The City of Toronto has been reviewing its taxicab regulations as a result of the service provider Uber operating in Toronto. In a report to the Licensing and Standards Committee, City staff put forward recommendations that would lessen and eliminate specific criteria and regulations for all drivers, existing taxicabs and Uber operators. The City is proposing greater flexibility to allow the market to self-regulate and ultimately determine what consumers need and want.
Local 79 President Tim Maguire told the Committee about the need to regulate in the public interest to ensure safety standards are met, and the need to ensure current taxicab drivers are able to continue to earn a fair living next to their less regulated counterparts. Watch or read his full deputation below.
RE: LS10.3 A New Vehicle-for-Hire Bylaw to Regulate Toronto’s Ground Transportation Industry
Good afternoon, my name is Tim Maguire and I am President of CUPE Local 79. I represent the approximately 20,000 inside workers at the City, delivering services to Toronto’s communities.
Before I get into the specifics of my comments on this very important issue, I want to say that this is part of an historic debate that’s happening in Cities across the world. It’s happening because of the changing economy, changing technology, new players, and new standards. What this debate ought to be about is what is in the public interest. What is the public interest in the City of Toronto as everyone is watching what we do here and in other Cities around the world. And what are the values that drive deciding what is in the public interest.
The proposed Vehicle-for-Hire Bylaw creates a two-tiered system that lowers standards across the industry rather than raising standards for unregulated participants. Yes, there are some suggestions in standards that should be applied in some particular areas. The City should regulate the industry in the public interest to meet goals of consumer protection, public safety, economic and environmental health.
The City should not move in the direction of a self-regulating and self-training industry that supports a market interest, not the public interest.
Trying to manage the sharing economy by letting the market run itself is not the answer to this very important question. Market forces alone are not in the best interest of the public, they’re in the best interest of individuals.
And I get that we are in a changing society and a changing economy. I too have children and I have these discussions about the changing world all the time. I talk to them about the values that define public interest and try and educate them as a parent.
Protecting the Public Interest
Many of the proposed changes in the new bylaw reduce public safety and consumer protection.
Lessening, or with a view of reviewing and lessening City-run vehicle inspections puts drivers, passengers and pedestrians at risk. These inspections were introduced for taxicabs in 1998 due to the poor condition of vehicles on the road. Uber vehicles are not required to have City inspections. And if there are improvements that need to be made in the area of inspections and other areas then make them, don’t make them self-regulating.
Eliminating mandatory training, including accessibility training and CPR for new licenses, significantly lowers current industry standards.

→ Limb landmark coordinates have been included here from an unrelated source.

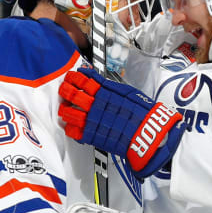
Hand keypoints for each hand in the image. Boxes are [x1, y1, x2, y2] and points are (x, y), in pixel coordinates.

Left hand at [58, 67, 184, 178]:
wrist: (148, 132)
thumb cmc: (141, 112)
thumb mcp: (126, 91)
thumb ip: (107, 85)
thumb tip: (92, 76)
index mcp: (104, 93)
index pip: (83, 81)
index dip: (74, 78)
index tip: (70, 77)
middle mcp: (96, 105)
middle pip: (73, 95)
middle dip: (65, 91)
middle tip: (63, 90)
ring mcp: (93, 121)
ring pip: (69, 113)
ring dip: (64, 110)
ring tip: (64, 109)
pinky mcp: (93, 136)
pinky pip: (74, 132)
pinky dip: (70, 128)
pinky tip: (70, 126)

Training is not only good for the public as it improves customer safety and service; it is also good for drivers. The City says it will increase responsibility but they are transferring the responsibility of Wheel Trans and other accessibility issues to the industry, to private companies, not the public oversight.

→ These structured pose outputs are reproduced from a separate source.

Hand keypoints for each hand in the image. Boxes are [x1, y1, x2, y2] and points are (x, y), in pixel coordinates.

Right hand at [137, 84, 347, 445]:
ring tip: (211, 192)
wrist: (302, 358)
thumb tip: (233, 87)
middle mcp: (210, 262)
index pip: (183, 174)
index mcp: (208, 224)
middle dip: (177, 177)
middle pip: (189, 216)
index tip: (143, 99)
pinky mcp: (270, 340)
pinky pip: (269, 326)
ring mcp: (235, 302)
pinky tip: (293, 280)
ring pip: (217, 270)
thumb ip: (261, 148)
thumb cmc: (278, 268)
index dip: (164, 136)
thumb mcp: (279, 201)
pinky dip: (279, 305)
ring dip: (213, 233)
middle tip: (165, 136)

Third party criminal and driver checks for Uber Drivers rely on private companies to ensure minimum standards are being met. This should not be about minimum standards, it ought to be about highest standards. In a competitive market where Uber’s primary focus has been to continue operations at all costs and low costs, the public has no guarantee drivers have appropriate screening.
Passenger Fares and Driver Livelihood
With regard to passenger fares and driver livelihood, surge pricing allows Uber Drivers to set their own rates when demand is high and does not protect consumers and leads to price gouging. Taxi drivers cannot adjust rates. This means lower earning potential when they already pay higher licensing fees. The separate fee structure has the opposite effect of increasing competitiveness and, taxi drivers at a disadvantage to their less-regulated competitors. We ought to be pushing to maintain living standards, and wages and stable work lives, not lower them to the lowest common denominator.
It is not in the public interest to exacerbate rising income inequality by succumbing to market pressure to reduce the income of taxi drivers.
City Staff and Council are responsible for the economic and environmental health of the City. With no restriction to the number of vehicles on the road there will be more congestion, and greater challenge for enforcement staff, as bylaw infractions and customer complaints increase. And I also represent these members.
Instead of regulating current conditions in the public interest, the City has undermined its ability to provide oversight of an industry in which unregulated participants have been allowed to erode what protections exist. With no mandatory or minimum training requirements, reduced safety standards, and de-regulated fares and licensing, the City is relying on the industry to self-regulate when it has already shown a preference to operate outside regulation – and increase its market share in doing so. What would City Councillors and the public think if the City were to allow other industries to self-inspect and put the public at risk, such as restaurants and child care centres.
If problems exist in regulation, let’s fix the problem, not move away from regulation. And in doing so, we can protect the public interest and say no to Uber Capitalism.